Past Dystopian Becoming Present Reality


Photo by Chris Drumm

Kallie Brown, A&E Editor

Dystopian novels written over 60 years ago are continuing to reveal aspects of our society today. Fahrenheit 451 by Ray Bradbury was published in 1953, and 1984 by George Orwell in 1949, yet both books uncannily describe features of our political and social situations.

In Fahrenheit 451, books are banned because people have become too sensitive to conflicting ideas, and the society decided that they would rather go without knowledge and opinions than risk offending someone. One way that this has started to manifest in our world today is the prevalence of “political correctness”. The Merriam Webster Dictionary defines political correctness as “conforming to a belief that language and practices which could offend political sensibilities … should be eliminated”.

Instances of this would be universities, such as George Washington University, forcing student associations which were based on religion to take “training courses” on how to alter their material and beliefs to fit those of other communities such as LGBTQ+ and atheists. The president of one such Christian Club tried to explain that it was an organization meant to promote the religion within the youth and that their beliefs were not in unison with those the University was trying to push. They were then called a “hate group” by GWU’s Allied with Pride association, as their practices (of religion) were non-inclusive. The call was to take away all funding from the religious association, all because the youths were practicing their right to free religion and not altering their core values to fit those of others.

This was one of the reasons that the Firemen in Fahrenheit 451 began burning books, the Bible included. Religion had become too controversial, so it was eliminated.

As far as 1984 goes, the “Big Brother” cameras and feelings of being watched can be found today. Did you know that, if you don’t change your settings on the iPhone, Siri can listen in to what you’re talking about (without signaling to you that she is) and only pipes up when you say “Hey Siri”?  Apple developers assure that Siri only activates when you say those words, but your words must be monitored first in order to pick up when you say “Hey Siri”. In 1984, the main character Wilson is only released back to society once his spirit is broken, and he has been forced to accept the Party which he rebelled against the entire book long.

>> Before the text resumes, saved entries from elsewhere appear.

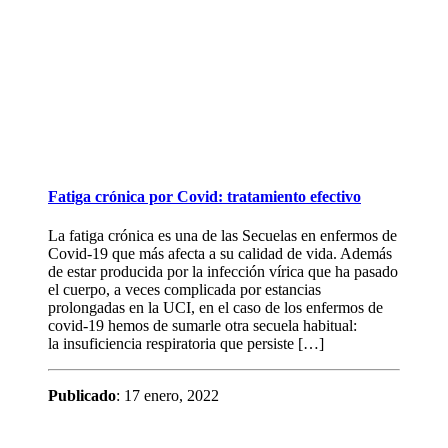
Fatiga crónica por Covid: tratamiento efectivo
La fatiga crónica es una de las Secuelas en enfermos de
Covid-19 que más afecta a su calidad de vida. Además
de estar producida por la infección vírica que ha pasado
el cuerpo, a veces complicada por estancias
prolongadas en la UCI, en el caso de los enfermos de
covid-19 hemos de sumarle otra secuela habitual:
la insuficiencia respiratoria que persiste […]
Publicado
: 17 enero, 2022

This can be seen in the GWU example as well—the religious group was tormented until they either agreed to change the fundamentals of their religion to fit the “norm” of politics or were eradicated completely.

As a society, we haven’t yet reached the point of these stories’ corruption, but there are aspects that we are certainly gravitating towards. Bradbury and Orwell have already warned us; we are falling into societal traps that their books showed cannot be escaped. It must be stopped before we become Wilsons and Guy Montags.